◆ Extracted page text data ◆
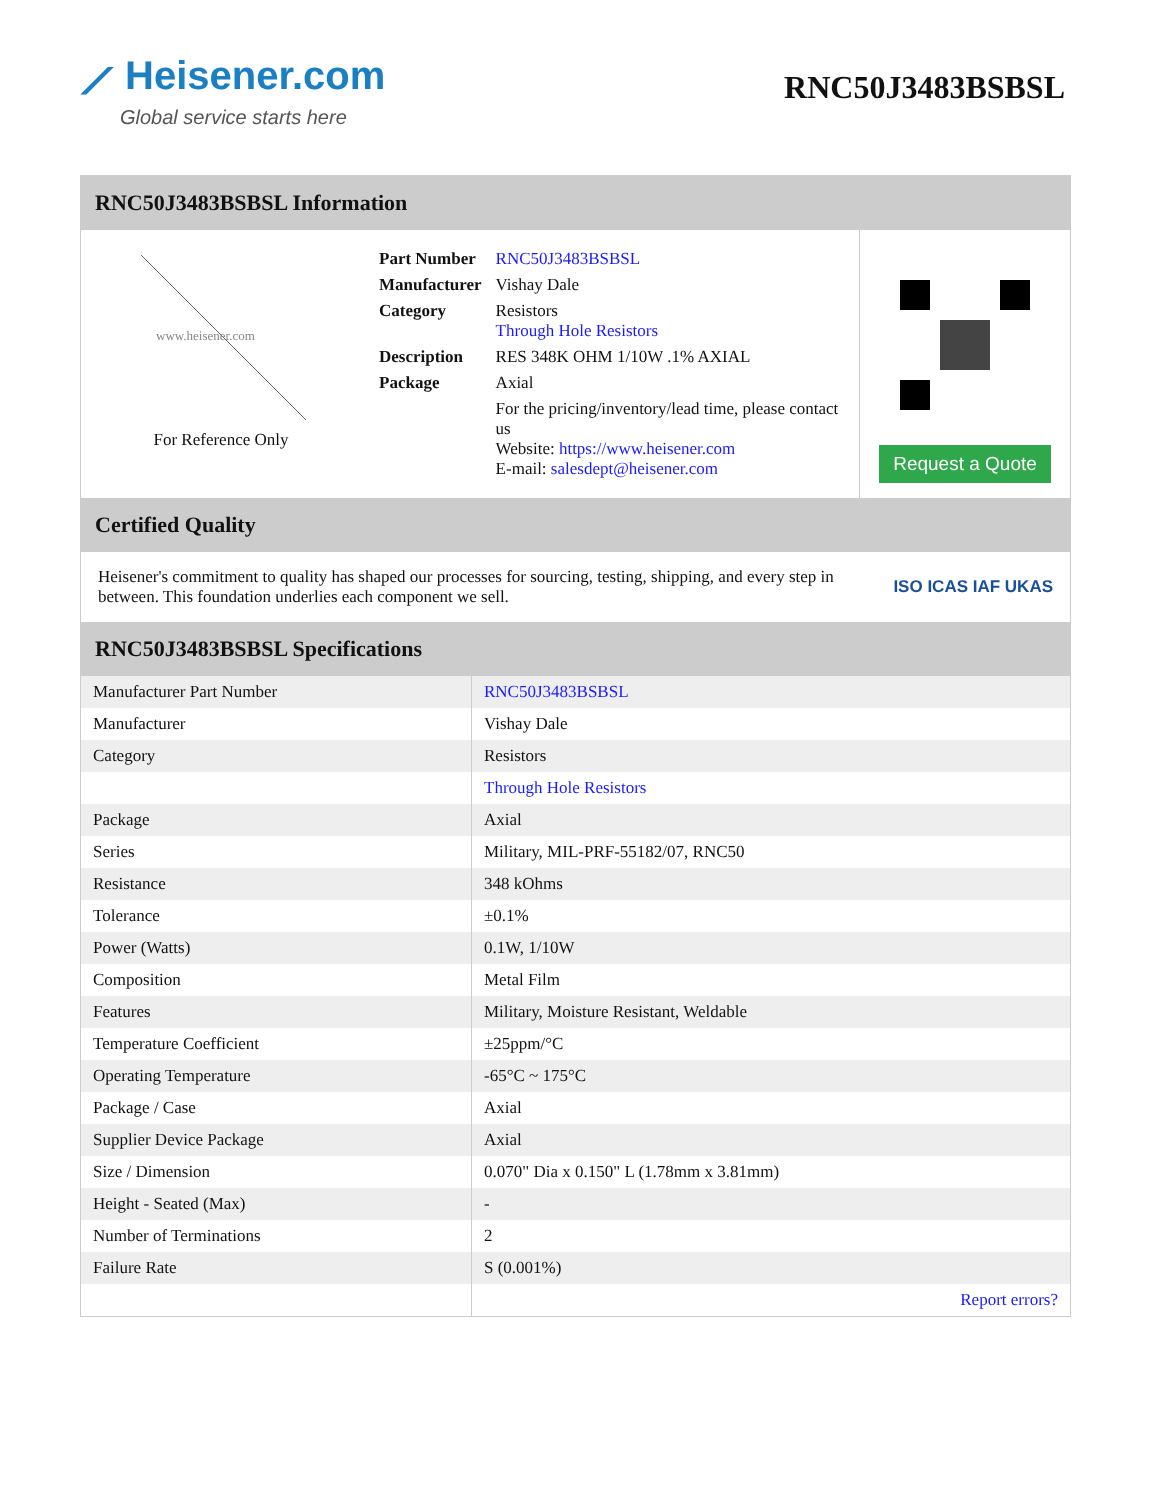⟋ Heisener.com
Global service starts here
RNC50J3483BSBSL
RNC50J3483BSBSL Information
www.heisener.com
For Reference Only
| Part Number | RNC50J3483BSBSL |
| Manufacturer | Vishay Dale |
| Category | Resistors Through Hole Resistors |
| Description | RES 348K OHM 1/10W .1% AXIAL |
| Package | Axial |
| | For the pricing/inventory/lead time, please contact us Website: https://www.heisener.com E-mail: salesdept@heisener.com |
Request a Quote
Certified Quality
Heisener's commitment to quality has shaped our processes for sourcing, testing, shipping, and every step in between. This foundation underlies each component we sell.
ISO ICAS IAF UKAS
RNC50J3483BSBSL Specifications
| Manufacturer Part Number | RNC50J3483BSBSL |
| Manufacturer | Vishay Dale |
| Category | Resistors |
| | Through Hole Resistors |
| Package | Axial |
| Series | Military, MIL-PRF-55182/07, RNC50 |
| Resistance | 348 kOhms |
| Tolerance | ±0.1% |
| Power (Watts) | 0.1W, 1/10W |
| Composition | Metal Film |
| Features | Military, Moisture Resistant, Weldable |
| Temperature Coefficient | ±25ppm/°C |
| Operating Temperature | -65°C ~ 175°C |
| Package / Case | Axial |
| Supplier Device Package | Axial |
| Size / Dimension | 0.070" Dia x 0.150" L (1.78mm x 3.81mm) |
| Height - Seated (Max) | - |
| Number of Terminations | 2 |
| Failure Rate | S (0.001%) |
| | Report errors? |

◆ YOUR GOAL ◆
Would you print exactly, and only, the lines of the data above from the line with "Resistors Through Hole Resistors |" through the line with "Terminations | 2 |", inclusive?

◆ EXERCISE SOLUTION ◆
| Category | Resistors Through Hole Resistors |
| Description | RES 348K OHM 1/10W .1% AXIAL |
| Package | Axial |
| | For the pricing/inventory/lead time, please contact us Website: https://www.heisener.com E-mail: salesdept@heisener.com |
Request a Quote
Certified Quality
Heisener's commitment to quality has shaped our processes for sourcing, testing, shipping, and every step in between. This foundation underlies each component we sell.
ISO ICAS IAF UKAS
RNC50J3483BSBSL Specifications
| Manufacturer Part Number | RNC50J3483BSBSL |
| Manufacturer | Vishay Dale |
| Category | Resistors |
| | Through Hole Resistors |
| Package | Axial |
| Series | Military, MIL-PRF-55182/07, RNC50 |
| Resistance | 348 kOhms |
| Tolerance | ±0.1% |
| Power (Watts) | 0.1W, 1/10W |
| Composition | Metal Film |
| Features | Military, Moisture Resistant, Weldable |
| Temperature Coefficient | ±25ppm/°C |
| Operating Temperature | -65°C ~ 175°C |
| Package / Case | Axial |
| Supplier Device Package | Axial |
| Size / Dimension | 0.070" Dia x 0.150" L (1.78mm x 3.81mm) |
| Height - Seated (Max) | - |
| Number of Terminations | 2 |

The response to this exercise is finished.